In what sense does the Schrödinger equation obey the De Broglie relation? I've seen various accounts how the Schrödinger equation satisfies the De Broglie relation. However, they all show this only for the simply case of a free particle. A general solution to Schrödinger's equation in some potential would be an infinite linear combination of eigen-states for which we can't define a specific wavelength. While dwelling around the subject I thought maybe we can assign a De Broglie wavelength to the individual eigen-states which form the general solution, but that route is also problematic (for instance the eigen-states of the harmonic oscillator also don't have a well defined wavelength).
The root of the problem, I think, is that the De Broglie relation is a global relation (we can't talk about 'infinitesimal wavelength') while the Schrödinger equation is, by virtue of being a differential equation, a local relation.
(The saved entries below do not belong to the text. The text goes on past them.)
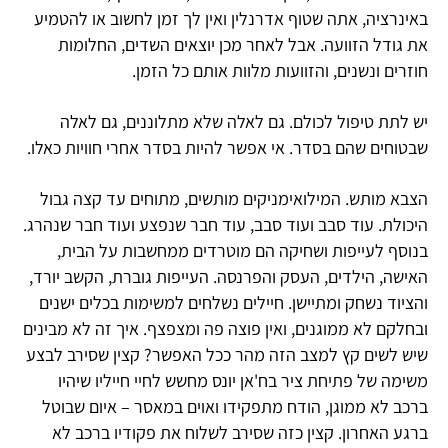
באינרציה, אתה שטוף אדרנלין ואין לך זמן לחשוב או להטמיע
את גודל הזוועה. אבל לאחר מכן יוצאים השדים, החלומות
חוזרים ונשנים, והזוועות מלוות אותם כל הזמן.
יש לתת טיפול לכולם. גם לאלה שלא מתלוננים, גם לאלה
שבטוחים שהם בסדר. אי אפשר להיות בסדר אחרי חוויות כאלו.
הצבא מותש. המילואימניקים מותשים, מתוחים עד קצה גבול
היכולת. עוד סבב ועוד סבב, עוד חבר שנפצע ועוד חבר שנהרג.
בנוסף לעייפות ושחיקה הם מוטרדים ממחשבות על הבית,
האישה, הילדים, העסק והפרנסה. העייפות גוברת, הקשב יורד,
והציוד נשחק ומתיישן. חיילים נשלחים למשימות בכלים ישנים
ובחלקם לא ממוגנים, ואין פוצה פה ומצפצף. איך זה לא מבינים
שיש לשים קץ למצב הזה מהר ככל האפשר? קצין שסירב לבצע
משימה של פתיחת ציר בח'אן יונס מחשש לחיי חייליו שיהיו
ברכב לא ממוגן, הודח מתפקידו ואוים במאסר – איום שבוטל
ברגע האחרון. קצין כזה שסירב לשלוח את פקודיו ברכב לא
So, I'm struggling to see how a local relation can encode a global property like wavelength.
 A: The main issue here isn't superposition of eigenstates, it's the distinction between bound states and scattering states.  Particles in general don't have definite momenta, they exist as a probabilistic distribution that depends on the potential they live in.  Just like you noted, wavelengths don't make sense for a particle in a harmonic oscillator.  These are bound states, and aren't wavelike. 
 Scattering states, however, are wavelike, and it makes sense to define a de Broglie wavelength for particles in these states.  
Let's assume our potential energy $V$ dies off to $0$ at $\pm \infty$.  There are two types of solutions:
$E > 0$.  Scattering states.  Because the energy is positive, and at $\pm \infty$ the potential dies off, far away from the origin (where all the exciting stuff is happening) the Hamiltonian is that of a free particle, to which you can assign a de Broglie wavelength.
$E < 0$.  Bound states.  Because the energy is negative, and the potential is $0$ at $\pm \infty$, the particle cannot exist far away from the origin.  It is trapped (bound) by the potential and hence isn't a wave.